Salté, cogí la cadena y empecé a jalonear. Ella gritaba, él no dejaba de ladrar, entonces ella pareció darse cuenta que Gordad no iba por ella, tampoco por el cachorro, sino por la manzana. Yo había olvidado que de cachorro pasé muchos meses dándole mis manzanas –yo las detestaba-. ¡Lánzalo¡ le grite. Eva me entendió, y carajo sí que lo hizo. Solté la cadena y él fue detrás de ella. Me acerqué a Eva, estaba solloza. Tenía el rostro pálido, pero aún así seguía manteniendo su belleza única. Le pedí perdón. No las quiso recibir. Me acerqué un poco más, ella se agitaba como si hubiera esquivado la muerte. Me atreví a coger la mano que ya tenía libre. ¿Eva verdad? –pregunté-. Tú quién eres. No importa –respondí con algo de ternura-, ¿estás mejor? –repliqué-. Sí, sí – dijo algo angustiada-. Cuando Godard apareció detrás de mí un grito la hizo saltar hacía mi. Me estaba abrazando por la puta madre, ¡lo estaba haciendo! Ella intentaba esconderse entre mi pecho. Yo mire a Gordard y cuando iba a ponerme a defenderla de un supuesto gran ataque me di cuenta que él venía con una pasividad que poco le conocía. Entonces recordé que de cachorro le daba miles de manzanas hasta que se acostumbro a comerlas y luego dormir. Godard estaba satisfecho y lo único que quería era eso: dormir. Le expliqué todo a Eva, pero eso me costo que dejase de abrazarme. Qué idiota fui.

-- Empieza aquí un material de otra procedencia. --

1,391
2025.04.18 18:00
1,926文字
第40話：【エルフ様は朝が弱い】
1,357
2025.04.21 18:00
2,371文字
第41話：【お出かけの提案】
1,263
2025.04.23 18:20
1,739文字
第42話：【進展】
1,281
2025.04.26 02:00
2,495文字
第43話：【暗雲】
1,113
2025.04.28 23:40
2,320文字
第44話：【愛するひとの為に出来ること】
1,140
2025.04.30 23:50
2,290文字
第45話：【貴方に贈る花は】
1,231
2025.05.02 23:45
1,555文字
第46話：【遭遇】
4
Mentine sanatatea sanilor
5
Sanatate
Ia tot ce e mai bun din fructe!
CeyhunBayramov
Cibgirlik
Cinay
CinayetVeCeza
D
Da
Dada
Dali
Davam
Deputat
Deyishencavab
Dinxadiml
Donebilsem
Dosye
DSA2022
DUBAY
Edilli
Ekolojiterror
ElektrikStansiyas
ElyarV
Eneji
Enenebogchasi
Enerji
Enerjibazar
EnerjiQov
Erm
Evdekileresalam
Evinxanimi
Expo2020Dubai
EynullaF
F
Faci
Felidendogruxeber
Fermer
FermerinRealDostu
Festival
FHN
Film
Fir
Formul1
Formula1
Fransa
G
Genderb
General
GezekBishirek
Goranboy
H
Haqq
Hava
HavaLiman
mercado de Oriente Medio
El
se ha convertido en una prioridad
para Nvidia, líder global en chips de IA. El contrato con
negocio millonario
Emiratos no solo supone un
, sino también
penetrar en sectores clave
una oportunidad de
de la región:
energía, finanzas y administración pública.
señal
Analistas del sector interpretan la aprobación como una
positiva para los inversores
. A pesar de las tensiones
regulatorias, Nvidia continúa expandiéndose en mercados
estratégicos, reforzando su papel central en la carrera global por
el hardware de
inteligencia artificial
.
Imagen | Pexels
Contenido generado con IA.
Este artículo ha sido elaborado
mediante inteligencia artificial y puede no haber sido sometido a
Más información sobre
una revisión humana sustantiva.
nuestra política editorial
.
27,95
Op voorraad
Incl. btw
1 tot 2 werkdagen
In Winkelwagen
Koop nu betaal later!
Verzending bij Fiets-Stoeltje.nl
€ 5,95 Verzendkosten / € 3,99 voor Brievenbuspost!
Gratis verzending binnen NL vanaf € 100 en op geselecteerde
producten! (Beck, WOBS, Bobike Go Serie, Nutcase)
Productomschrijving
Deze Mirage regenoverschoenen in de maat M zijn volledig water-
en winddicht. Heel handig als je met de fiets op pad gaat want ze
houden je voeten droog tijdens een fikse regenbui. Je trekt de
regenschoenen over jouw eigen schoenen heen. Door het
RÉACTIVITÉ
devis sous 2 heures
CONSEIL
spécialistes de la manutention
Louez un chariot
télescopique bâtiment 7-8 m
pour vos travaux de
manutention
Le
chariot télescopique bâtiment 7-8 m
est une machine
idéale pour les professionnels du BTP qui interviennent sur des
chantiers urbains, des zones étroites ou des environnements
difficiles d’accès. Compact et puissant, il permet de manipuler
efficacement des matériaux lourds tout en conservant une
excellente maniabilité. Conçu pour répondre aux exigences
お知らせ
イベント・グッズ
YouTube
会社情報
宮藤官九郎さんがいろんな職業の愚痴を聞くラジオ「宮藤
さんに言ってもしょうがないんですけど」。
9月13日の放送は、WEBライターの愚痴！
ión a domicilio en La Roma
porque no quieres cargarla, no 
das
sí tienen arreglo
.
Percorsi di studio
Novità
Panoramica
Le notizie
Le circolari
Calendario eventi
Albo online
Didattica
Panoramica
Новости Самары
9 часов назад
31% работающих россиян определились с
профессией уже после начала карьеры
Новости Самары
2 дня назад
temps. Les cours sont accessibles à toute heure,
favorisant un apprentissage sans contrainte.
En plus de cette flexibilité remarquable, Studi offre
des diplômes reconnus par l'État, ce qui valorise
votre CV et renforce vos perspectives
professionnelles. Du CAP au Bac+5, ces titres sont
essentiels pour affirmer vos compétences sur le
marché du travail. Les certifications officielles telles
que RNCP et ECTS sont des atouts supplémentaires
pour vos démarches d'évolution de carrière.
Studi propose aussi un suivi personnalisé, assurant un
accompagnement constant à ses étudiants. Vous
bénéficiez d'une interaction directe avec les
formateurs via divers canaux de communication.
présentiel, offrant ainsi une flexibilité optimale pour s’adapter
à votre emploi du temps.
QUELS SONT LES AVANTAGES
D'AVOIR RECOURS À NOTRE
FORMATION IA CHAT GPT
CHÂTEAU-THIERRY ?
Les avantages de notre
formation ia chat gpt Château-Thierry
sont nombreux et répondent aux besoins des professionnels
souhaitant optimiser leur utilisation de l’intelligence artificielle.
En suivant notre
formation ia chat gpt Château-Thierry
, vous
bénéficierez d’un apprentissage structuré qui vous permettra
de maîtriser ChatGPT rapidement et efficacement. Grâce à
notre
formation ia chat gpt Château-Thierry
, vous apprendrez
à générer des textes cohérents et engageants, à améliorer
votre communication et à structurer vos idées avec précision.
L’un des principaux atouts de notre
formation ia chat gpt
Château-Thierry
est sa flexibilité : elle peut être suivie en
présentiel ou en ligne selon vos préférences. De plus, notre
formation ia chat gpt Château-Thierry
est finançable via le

A los minutos ella estaba tranquila y brillante como siempre. Le pregunté si sabía en dónde estábamos. Me dijo que sí y me explicó cómo llegar a casa. Pero era mi oportunidad, así que me ofrecí a acompañarla a la suya. Mientras caminábamos la llene de halagos indirectos, ella solo atinaba a lanzar pequeñas risas y a esquivar mi mirada. Godard iba a mi izquierda y ella a mi derecha y a su derecha Droopy, su pequeño cachorro. No sabía que ella vivía en unas calles escondidas cerca a mi barrio. Cuando llegamos nos despedimos en su puerta y acordamos en salir a caminar con nuestras mascotas cada lunes, jueves y domingos luego de misa. Me acerqué a ella y le di un beso en la mejilla. Fueron los segundos más excitantes de mis cortos 15 años, su humor eran transmisores de dulzura y de encanto. Nunca olvidaré ese olor, ni ese beso. Habrían otras pero nunca como la primera. Cuando llegué a casa Godard estaba muy cansado. Lo deje en su cama y me fui a la mía. Sentado en mi cama me prometí algo que nunca olvidaré: pedir manzanas a mi madre del mercado. Pero lo más importante: romper más floreros, patear el balón de fútbol por toda la casa y ser un jovenzuelo de mierda cada lunes y jueves pero sin dejar de ir a misa los domingos.